Excerpted text =
# Colonoscopy + Egd



## 16212 (Mar 16, 2007)

Hi, im 18 and i have had ibs for 4 years. I recently went to a new gastro (and he is excellent) and he does not believe i have ibs. So im having a colonoscopy and an egd on thursday. Tomorrow is my liquid diet, magnesium citrate, and movi prep. I am getting more and more nervous about the procedure, mostly i am nervous to be put to sleep, i have never been before. I guess the whole procedure will last about 45 minutes. Does anyone have any advice or anything? Thanks.


----------



## 20749 (Apr 22, 2007)

Tiffster said:


> Hi, im 18 and i have had ibs for 4 years. I recently went to a new gastro (and he is excellent) and he does not believe i have ibs. So im having a colonoscopy and an egd on thursday. Tomorrow is my liquid diet, magnesium citrate, and movi prep. I am getting more and more nervous about the procedure, mostly i am nervous to be put to sleep, i have never been before. I guess the whole procedure will last about 45 minutes. Does anyone have any advice or anything? Thanks.

Information given =
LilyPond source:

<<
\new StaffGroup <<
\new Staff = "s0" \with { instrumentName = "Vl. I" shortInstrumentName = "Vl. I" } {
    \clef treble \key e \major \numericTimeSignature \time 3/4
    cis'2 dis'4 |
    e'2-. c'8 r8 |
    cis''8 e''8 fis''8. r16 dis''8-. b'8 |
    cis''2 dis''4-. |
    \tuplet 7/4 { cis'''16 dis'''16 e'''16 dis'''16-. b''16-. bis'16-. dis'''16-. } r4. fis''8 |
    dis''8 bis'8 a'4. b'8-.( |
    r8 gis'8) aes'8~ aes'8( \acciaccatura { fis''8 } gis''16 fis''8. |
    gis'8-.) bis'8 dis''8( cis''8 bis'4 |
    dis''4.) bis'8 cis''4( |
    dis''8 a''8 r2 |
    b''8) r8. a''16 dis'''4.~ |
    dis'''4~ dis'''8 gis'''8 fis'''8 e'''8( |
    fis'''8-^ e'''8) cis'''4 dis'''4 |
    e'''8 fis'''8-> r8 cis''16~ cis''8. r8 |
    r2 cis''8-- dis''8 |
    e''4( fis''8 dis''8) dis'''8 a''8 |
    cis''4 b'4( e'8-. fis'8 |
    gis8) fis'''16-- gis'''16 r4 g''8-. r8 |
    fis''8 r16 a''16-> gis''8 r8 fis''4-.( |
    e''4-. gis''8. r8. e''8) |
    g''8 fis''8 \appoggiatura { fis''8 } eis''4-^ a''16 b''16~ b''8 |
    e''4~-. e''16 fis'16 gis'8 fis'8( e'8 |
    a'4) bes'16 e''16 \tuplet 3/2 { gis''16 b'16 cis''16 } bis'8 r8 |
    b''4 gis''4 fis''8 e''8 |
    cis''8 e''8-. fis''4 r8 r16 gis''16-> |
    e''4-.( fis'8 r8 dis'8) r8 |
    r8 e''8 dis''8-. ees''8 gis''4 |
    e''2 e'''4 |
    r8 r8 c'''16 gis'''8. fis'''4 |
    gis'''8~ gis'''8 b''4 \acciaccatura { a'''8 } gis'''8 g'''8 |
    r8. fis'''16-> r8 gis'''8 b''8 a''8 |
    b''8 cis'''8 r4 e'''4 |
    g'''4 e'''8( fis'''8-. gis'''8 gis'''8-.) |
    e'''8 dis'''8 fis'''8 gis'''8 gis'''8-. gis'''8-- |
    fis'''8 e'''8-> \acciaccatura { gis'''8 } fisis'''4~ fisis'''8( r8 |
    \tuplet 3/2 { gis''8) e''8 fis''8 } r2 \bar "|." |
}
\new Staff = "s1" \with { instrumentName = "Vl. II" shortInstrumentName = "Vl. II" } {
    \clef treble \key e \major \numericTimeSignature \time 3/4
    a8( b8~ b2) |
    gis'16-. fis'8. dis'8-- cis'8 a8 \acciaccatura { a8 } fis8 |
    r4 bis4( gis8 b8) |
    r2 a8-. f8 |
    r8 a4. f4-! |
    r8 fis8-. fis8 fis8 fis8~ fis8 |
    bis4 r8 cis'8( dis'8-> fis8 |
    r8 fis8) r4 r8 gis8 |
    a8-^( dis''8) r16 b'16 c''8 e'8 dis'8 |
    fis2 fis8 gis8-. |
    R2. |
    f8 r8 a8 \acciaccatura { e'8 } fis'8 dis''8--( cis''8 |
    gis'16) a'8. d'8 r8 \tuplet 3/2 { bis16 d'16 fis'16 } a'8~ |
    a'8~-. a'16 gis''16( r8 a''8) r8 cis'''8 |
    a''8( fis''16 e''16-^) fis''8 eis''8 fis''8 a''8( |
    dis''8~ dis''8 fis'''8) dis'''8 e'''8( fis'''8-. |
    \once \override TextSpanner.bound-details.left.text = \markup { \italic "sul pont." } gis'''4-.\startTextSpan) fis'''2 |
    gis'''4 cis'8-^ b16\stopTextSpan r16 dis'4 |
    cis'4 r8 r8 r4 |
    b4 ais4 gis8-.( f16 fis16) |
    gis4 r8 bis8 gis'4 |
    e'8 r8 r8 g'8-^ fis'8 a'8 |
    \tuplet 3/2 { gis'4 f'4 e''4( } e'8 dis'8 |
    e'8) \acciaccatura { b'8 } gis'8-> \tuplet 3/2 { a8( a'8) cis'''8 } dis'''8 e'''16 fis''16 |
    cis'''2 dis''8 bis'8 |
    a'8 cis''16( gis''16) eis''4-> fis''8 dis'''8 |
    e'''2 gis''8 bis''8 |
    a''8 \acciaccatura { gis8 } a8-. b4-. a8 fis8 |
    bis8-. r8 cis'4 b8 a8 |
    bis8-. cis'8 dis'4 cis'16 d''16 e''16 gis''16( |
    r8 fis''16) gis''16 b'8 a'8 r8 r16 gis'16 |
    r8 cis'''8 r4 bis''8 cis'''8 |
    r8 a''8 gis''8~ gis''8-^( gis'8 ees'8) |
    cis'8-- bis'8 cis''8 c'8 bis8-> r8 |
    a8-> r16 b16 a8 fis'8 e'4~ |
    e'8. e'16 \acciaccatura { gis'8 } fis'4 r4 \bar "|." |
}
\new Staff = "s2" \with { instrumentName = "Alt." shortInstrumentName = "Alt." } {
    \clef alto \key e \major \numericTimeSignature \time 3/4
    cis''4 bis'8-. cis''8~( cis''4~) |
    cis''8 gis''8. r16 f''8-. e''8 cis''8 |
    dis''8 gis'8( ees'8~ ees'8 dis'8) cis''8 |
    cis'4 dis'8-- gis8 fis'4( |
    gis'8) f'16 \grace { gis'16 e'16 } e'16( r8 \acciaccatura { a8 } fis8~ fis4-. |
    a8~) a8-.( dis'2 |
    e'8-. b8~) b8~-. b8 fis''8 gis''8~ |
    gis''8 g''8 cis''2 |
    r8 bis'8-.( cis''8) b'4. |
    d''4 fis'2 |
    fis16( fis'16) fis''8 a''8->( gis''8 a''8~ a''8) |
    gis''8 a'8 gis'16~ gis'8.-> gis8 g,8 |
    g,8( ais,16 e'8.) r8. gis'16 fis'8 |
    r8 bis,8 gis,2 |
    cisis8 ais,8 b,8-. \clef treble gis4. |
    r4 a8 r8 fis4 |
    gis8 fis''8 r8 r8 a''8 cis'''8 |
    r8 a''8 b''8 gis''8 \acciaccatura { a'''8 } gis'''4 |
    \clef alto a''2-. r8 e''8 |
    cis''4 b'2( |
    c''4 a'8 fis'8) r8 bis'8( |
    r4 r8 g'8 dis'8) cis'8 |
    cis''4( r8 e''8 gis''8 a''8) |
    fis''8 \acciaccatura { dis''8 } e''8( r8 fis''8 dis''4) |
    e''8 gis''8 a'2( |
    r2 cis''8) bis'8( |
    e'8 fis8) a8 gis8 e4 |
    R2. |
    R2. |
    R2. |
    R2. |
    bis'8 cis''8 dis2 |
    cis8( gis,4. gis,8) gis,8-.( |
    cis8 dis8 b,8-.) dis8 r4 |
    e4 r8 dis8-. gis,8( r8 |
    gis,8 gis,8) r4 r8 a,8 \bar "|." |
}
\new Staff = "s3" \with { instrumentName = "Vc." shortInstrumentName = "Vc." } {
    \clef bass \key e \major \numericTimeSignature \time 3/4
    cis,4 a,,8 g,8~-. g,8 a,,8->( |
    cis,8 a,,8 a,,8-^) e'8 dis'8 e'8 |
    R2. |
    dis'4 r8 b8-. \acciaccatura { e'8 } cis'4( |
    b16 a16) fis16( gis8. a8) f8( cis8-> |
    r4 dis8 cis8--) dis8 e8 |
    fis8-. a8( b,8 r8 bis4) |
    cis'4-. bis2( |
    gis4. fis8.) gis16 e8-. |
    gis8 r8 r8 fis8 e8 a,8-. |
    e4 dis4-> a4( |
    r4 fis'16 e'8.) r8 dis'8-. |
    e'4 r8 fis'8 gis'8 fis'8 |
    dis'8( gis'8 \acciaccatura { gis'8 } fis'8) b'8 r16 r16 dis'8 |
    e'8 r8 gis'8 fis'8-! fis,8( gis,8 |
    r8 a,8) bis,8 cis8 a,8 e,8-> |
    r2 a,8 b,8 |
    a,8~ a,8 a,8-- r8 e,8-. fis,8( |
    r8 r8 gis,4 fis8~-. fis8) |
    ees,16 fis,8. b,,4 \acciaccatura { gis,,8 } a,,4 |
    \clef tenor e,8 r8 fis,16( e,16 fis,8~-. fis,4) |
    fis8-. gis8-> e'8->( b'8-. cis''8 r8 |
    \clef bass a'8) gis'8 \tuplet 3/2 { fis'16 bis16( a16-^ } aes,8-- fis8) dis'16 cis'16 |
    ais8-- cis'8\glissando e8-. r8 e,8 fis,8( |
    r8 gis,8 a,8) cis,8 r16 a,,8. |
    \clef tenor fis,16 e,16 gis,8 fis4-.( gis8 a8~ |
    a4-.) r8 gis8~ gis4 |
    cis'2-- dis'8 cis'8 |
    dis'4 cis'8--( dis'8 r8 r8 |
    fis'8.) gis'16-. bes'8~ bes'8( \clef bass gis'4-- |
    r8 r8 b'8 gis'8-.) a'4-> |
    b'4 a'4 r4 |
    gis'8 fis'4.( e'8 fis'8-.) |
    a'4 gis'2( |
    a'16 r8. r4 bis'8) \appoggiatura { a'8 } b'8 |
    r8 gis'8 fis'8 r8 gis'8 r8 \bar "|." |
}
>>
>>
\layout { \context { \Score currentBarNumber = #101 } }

Exercise description = Continue the forum thread about the colonoscopy and EGD, starting right after the quoted post that ends it.

Exercise output =
The diet is a nuisance, but the anesthesia is not a problem. I have had much more severe anesthesia --- this is an easy one to get over. You'll be a little tired that evening (although, of course, you are required to post here about the experience, LOL!) but next day you'll be fit as a fiddle. Or as fit as we IBSers ever get.







Angie in Texas, US, wishing you the very best!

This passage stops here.